Text data extracted from pages:
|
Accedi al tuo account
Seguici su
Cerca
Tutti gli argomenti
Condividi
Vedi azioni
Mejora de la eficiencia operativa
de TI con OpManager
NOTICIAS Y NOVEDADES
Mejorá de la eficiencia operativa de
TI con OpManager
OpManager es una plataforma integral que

--

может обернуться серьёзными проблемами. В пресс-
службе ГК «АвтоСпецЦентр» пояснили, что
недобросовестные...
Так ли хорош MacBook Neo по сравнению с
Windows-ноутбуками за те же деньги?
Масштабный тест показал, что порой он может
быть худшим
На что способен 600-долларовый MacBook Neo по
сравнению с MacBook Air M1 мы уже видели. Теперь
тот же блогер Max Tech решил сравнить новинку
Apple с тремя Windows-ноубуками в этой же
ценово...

Task requirements -
Locate each line in the listing that contains the word "MacBook" and copy those lines out in full.

Written answer -
Так ли хорош MacBook Neo по сравнению с
На что способен 600-долларовый MacBook Neo по
сравнению с MacBook Air M1 мы уже видели. Теперь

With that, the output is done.